You may be forgiven if you don’t immediately notice the change! All we have done is add another pair of list brackets around the right hand side, so that instead of returning a list of features such as success, name_already_registered or pid_already_registered, the function will return a list of features which are themselves lists: [success], [name_already_registered], or [pid_already_registered]—or, of course, in the test case above, [name_already_registered,pid_already_registered], a list with two elements! By turning call features into lists, we enable eqc_suite to track calls that exhibit several features at the same time, and distinguish them from a combination of calls that exhibit the same features together. With this slight change, we get three new test cases: one where register fails because the pid is already registered,

registry_eqc:spawn() -> <0.16788.1>
registry_eqc:register(a, <0.16788.1>) -> true
registry_eqc:register(b, <0.16788.1>) ->
  {'EXIT',
     {badarg,
        [{erlang, register, [b, <0.16788.1>], []},
         {registry_eqc, register, 2,
            [{file, "registry_eqc.erl"}, {line, 45}]},
         {eqc_statem, run_commands, 2,
            [{file, "../src/eqc_statem.erl"}, {line, 790}]},
         {registry_eqc, '-prop_registry/0-fun-0-', 1,
            [{file, "registry_eqc.erl"}, {line, 136}]}]}}

one where it fails because the name is already registered,

registry_eqc:spawn() -> <0.16791.1>
registry_eqc:register(b, <0.16791.1>) -> true
registry_eqc:spawn() -> <0.16792.1>
registry_eqc:register(b, <0.16792.1>) ->
  {'EXIT',
     {badarg,
        [{erlang, register, [b, <0.16792.1>], []},
         {registry_eqc, register, 2,
            [{file, "registry_eqc.erl"}, {line, 45}]},
         {eqc_statem, run_commands, 2,
            [{file, "../src/eqc_statem.erl"}, {line, 790}]},
         {registry_eqc, '-prop_registry/0-fun-0-', 1,
            [{file, "registry_eqc.erl"}, {line, 136}]}]}}

and one—which I did not think of in advance—which fails for two reasons simultaneously:

registry_eqc:spawn() -> <0.16795.1>
registry_eqc:register(b, <0.16795.1>) -> true
registry_eqc:spawn() -> <0.16796.1>
registry_eqc:kill(<0.16796.1>) -> ok
registry_eqc:register(b, <0.16796.1>) ->
  {'EXIT',
     {badarg,
        [{erlang, register, [b, <0.16796.1>], []},
         {registry_eqc, register, 2,
            [{file, "registry_eqc.erl"}, {line, 45}]},
         {eqc_statem, run_commands, 2,
            [{file, "../src/eqc_statem.erl"}, {line, 790}]},
         {registry_eqc, '-prop_registry/0-fun-0-', 1,
            [{file, "registry_eqc.erl"}, {line, 136}]}]}}

In this test, the last call to register fails both because the name is already registered, and because the pid is dead! This is a good example of how QuickCheck can find—and eqc_suite can keep—tests that a human tester would be unlikely to think of.

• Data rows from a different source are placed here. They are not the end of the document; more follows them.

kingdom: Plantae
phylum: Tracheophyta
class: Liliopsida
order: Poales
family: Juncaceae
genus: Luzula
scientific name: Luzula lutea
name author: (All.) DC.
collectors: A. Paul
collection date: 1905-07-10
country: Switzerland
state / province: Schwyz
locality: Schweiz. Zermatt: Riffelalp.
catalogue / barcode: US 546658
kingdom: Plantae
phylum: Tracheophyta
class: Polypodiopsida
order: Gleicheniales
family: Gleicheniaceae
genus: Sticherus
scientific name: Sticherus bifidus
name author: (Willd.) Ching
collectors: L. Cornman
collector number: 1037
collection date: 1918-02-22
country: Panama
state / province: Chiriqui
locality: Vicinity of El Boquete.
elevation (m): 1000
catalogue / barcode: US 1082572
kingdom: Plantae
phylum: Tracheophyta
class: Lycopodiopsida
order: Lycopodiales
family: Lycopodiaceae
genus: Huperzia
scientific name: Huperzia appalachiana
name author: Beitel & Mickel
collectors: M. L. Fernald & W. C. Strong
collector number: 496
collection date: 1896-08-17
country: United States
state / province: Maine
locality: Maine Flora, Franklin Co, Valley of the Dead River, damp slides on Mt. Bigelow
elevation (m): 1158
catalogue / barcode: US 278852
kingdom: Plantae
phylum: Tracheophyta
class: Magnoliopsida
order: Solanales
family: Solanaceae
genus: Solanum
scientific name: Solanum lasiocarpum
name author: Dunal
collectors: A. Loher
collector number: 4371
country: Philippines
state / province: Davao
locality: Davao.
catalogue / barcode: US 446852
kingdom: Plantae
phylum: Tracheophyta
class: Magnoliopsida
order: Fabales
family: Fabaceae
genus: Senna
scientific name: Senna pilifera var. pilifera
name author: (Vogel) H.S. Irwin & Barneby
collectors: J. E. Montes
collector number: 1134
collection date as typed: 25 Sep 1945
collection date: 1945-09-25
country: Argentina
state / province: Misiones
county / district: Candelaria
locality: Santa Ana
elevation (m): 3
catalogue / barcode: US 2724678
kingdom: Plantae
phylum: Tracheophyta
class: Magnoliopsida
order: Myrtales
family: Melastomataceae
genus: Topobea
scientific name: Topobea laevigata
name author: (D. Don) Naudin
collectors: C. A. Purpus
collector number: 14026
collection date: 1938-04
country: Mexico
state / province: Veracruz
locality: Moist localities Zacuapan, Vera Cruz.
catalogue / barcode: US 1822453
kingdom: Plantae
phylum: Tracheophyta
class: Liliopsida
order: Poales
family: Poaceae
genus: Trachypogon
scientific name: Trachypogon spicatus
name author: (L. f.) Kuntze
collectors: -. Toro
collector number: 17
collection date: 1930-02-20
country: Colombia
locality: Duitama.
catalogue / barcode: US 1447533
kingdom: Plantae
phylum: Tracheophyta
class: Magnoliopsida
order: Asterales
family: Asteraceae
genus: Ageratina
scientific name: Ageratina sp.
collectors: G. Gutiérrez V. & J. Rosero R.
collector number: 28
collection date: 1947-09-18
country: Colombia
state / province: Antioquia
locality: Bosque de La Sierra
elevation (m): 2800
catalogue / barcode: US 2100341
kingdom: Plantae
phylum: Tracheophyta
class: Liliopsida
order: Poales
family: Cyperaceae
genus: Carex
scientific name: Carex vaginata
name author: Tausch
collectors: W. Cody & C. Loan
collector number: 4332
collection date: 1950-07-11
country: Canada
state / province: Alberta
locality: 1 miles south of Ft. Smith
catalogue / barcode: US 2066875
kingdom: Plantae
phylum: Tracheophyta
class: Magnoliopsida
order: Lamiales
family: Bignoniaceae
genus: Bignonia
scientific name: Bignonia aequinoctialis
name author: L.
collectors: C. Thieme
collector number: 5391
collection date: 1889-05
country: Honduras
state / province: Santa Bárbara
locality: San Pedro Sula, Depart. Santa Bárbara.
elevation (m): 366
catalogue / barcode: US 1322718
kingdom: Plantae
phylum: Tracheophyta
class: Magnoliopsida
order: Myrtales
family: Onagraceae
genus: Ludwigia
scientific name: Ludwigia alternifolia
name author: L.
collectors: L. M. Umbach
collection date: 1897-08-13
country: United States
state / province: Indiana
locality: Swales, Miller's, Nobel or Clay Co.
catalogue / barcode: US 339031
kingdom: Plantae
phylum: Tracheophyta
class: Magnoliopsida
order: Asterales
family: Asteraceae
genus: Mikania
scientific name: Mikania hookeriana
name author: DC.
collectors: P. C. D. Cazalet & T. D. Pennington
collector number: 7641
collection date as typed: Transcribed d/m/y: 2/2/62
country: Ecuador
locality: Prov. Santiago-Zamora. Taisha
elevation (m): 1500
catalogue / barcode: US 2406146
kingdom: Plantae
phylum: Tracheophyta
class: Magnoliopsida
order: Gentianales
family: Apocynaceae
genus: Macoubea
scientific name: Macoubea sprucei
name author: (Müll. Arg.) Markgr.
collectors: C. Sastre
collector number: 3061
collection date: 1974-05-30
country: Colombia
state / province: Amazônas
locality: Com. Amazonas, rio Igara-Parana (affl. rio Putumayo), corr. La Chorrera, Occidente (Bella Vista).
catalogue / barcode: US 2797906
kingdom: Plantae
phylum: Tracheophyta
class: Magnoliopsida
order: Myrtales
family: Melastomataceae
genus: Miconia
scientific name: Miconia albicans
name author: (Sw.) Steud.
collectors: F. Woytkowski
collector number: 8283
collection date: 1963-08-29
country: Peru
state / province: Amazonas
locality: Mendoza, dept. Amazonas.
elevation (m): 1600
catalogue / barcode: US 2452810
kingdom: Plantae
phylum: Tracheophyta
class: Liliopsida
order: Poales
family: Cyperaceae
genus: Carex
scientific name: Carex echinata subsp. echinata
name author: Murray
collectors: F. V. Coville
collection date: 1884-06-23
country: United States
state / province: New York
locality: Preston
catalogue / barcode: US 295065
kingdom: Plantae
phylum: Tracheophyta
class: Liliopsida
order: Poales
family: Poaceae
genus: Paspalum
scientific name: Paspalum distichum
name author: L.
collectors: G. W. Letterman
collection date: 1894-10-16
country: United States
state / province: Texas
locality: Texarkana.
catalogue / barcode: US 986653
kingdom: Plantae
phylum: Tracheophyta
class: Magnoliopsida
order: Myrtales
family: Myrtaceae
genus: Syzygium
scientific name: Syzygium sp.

Once we’re happy, we can save test suite in a file

eqc_suite:write(registry_tests,S3)

and add code to our model to run the test suite:

run_registry_tests() ->
  eqc_suite:run(registry_eqc:prop_registry(),registry_tests).

This saves the suite in a file called “registry_tests.suite”, and all we need to do to run them is pass eqc_suite:run/2> the file name as an atom, instead of the test suite itself.